What you should do:
Repeat the entries below exactly as they appear, with no pictures.

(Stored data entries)
────────────────────────────────────────
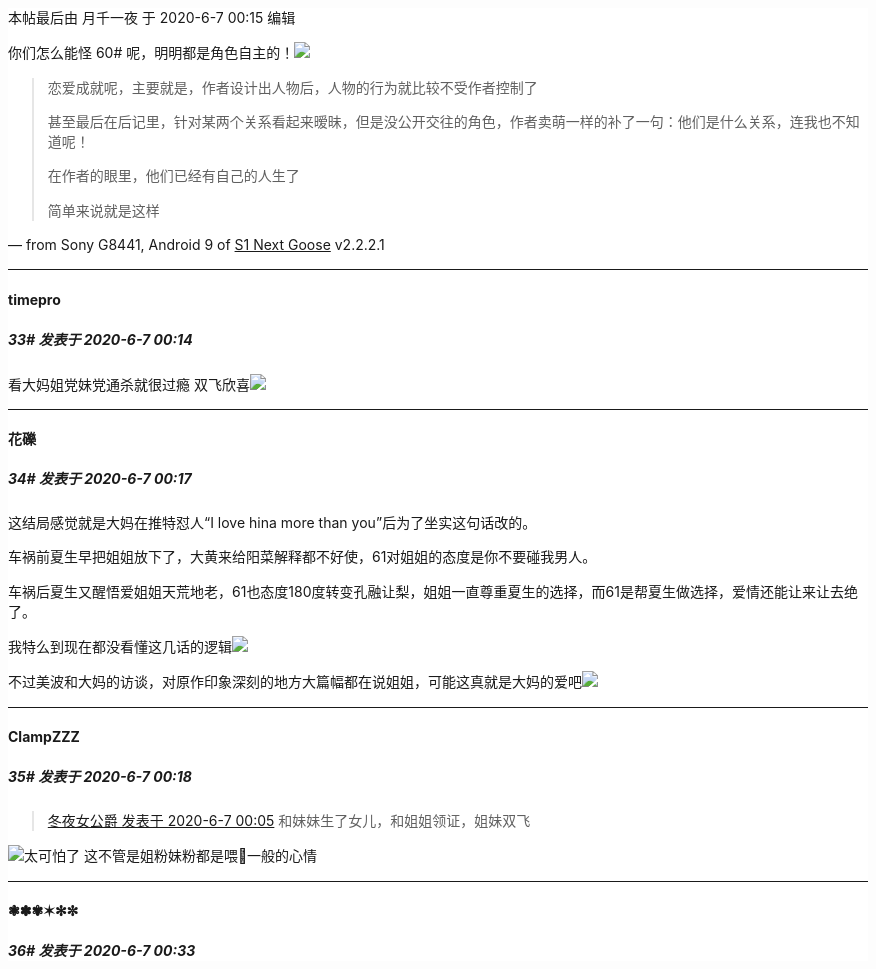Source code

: 
 本帖最后由 月千一夜 于 2020-6-7 00:15 编辑 

你们怎么能怪 60# 呢，明明都是角色自主的！<img src="https://static.saraba1st.com/image/smiley/face2017/049.png" referrerpolicy="no-referrer">
 <blockquote>恋爱成就呢，主要就是，作者设计出人物后，人物的行为就比较不受作者控制了


甚至最后在后记里，针对某两个关系看起来暧昧，但是没公开交往的角色，作者卖萌一样的补了一句：他们是什么关系，连我也不知道呢！

在作者的眼里，他们已经有自己的人生了

简单来说就是这样</blockquote>
— from Sony G8441, Android 9 of [S1 Next Goose](https://pan.baidu.com/s/1mi43uRm) v2.2.2.1


-----

####  timepro  
##### 33#       发表于 2020-6-7 00:14


看大妈姐党妹党通杀就很过瘾
双飞欣喜<img src="https://static.saraba1st.com/image/smiley/face2017/044.png" referrerpolicy="no-referrer">


-----

####  花礫  
##### 34#       发表于 2020-6-7 00:17


这结局感觉就是大妈在推特怼人“I love hina more than you”后为了坐实这句话改的。

车祸前夏生早把姐姐放下了，大黄来给阳菜解释都不好使，61对姐姐的态度是你不要碰我男人。

车祸后夏生又醒悟爱姐姐天荒地老，61也态度180度转变孔融让梨，姐姐一直尊重夏生的选择，而61是帮夏生做选择，爱情还能让来让去绝了。

我特么到现在都没看懂这几话的逻辑<img src="https://static.saraba1st.com/image/smiley/face2017/001.png" referrerpolicy="no-referrer">


不过美波和大妈的访谈，对原作印象深刻的地方大篇幅都在说姐姐，可能这真就是大妈的爱吧<img src="https://static.saraba1st.com/image/smiley/face2017/125.png" referrerpolicy="no-referrer">


-----

####  ClampZZZ  
##### 35#       发表于 2020-6-7 00:18


<blockquote><a href="httphttps://bbs.saraba1st.com/2b/forum.php?mod=redirect&amp;goto=findpost&amp;pid=47704345&amp;ptid=1940042" target="_blank">冬夜女公爵 发表于 2020-6-7 00:05</a>
和妹妹生了女儿，和姐姐领证，姐妹双飞</blockquote>
<img src="https://static.saraba1st.com/image/smiley/face2017/001.png" referrerpolicy="no-referrer">太可怕了 这不管是姐粉妹粉都是喂💩一般的心情


-----

####  ❃✽✾✶✻✼  
##### 36#       发表于 2020-6-7 00:33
────────────────────────────────────────
Answer below:
Source code

: 
 本帖最后由 月千一夜 于 2020-6-7 00:15 编辑 

你们怎么能怪 60# 呢，明明都是角色自主的！<img src="https://static.saraba1st.com/image/smiley/face2017/049.png" referrerpolicy="no-referrer">
 <blockquote>恋爱成就呢，主要就是，作者设计出人物后，人物的行为就比较不受作者控制了


甚至最后在后记里，针对某两个关系看起来暧昧，但是没公开交往的角色，作者卖萌一样的补了一句：他们是什么关系，连我也不知道呢！

在作者的眼里，他们已经有自己的人生了

简单来说就是这样</blockquote>
— from Sony G8441, Android 9 of [S1 Next Goose](https://pan.baidu.com/s/1mi43uRm) v2.2.2.1


-----

####  timepro  
##### 33#       发表于 2020-6-7 00:14


看大妈姐党妹党通杀就很过瘾
双飞欣喜<img src="https://static.saraba1st.com/image/smiley/face2017/044.png" referrerpolicy="no-referrer">


-----

####  花礫  
##### 34#       发表于 2020-6-7 00:17


这结局感觉就是大妈在推特怼人“I love hina more than you”后为了坐实这句话改的。

车祸前夏生早把姐姐放下了，大黄来给阳菜解释都不好使，61对姐姐的态度是你不要碰我男人。

车祸后夏生又醒悟爱姐姐天荒地老，61也态度180度转变孔融让梨，姐姐一直尊重夏生的选择，而61是帮夏生做选择，爱情还能让来让去绝了。

我特么到现在都没看懂这几话的逻辑<img src="https://static.saraba1st.com/image/smiley/face2017/001.png" referrerpolicy="no-referrer">


不过美波和大妈的访谈，对原作印象深刻的地方大篇幅都在说姐姐，可能这真就是大妈的爱吧<img src="https://static.saraba1st.com/image/smiley/face2017/125.png" referrerpolicy="no-referrer">


-----

####  ClampZZZ  
##### 35#       发表于 2020-6-7 00:18


<blockquote><a href="httphttps://bbs.saraba1st.com/2b/forum.php?mod=redirect&amp;goto=findpost&amp;pid=47704345&amp;ptid=1940042" target="_blank">冬夜女公爵 发表于 2020-6-7 00:05</a>
和妹妹生了女儿，和姐姐领证，姐妹双飞</blockquote>
<img src="https://static.saraba1st.com/image/smiley/face2017/001.png" referrerpolicy="no-referrer">太可怕了 这不管是姐粉妹粉都是喂💩一般的心情


-----

####  ❃✽✾✶✻✼  
##### 36#       发表于 2020-6-7 00:33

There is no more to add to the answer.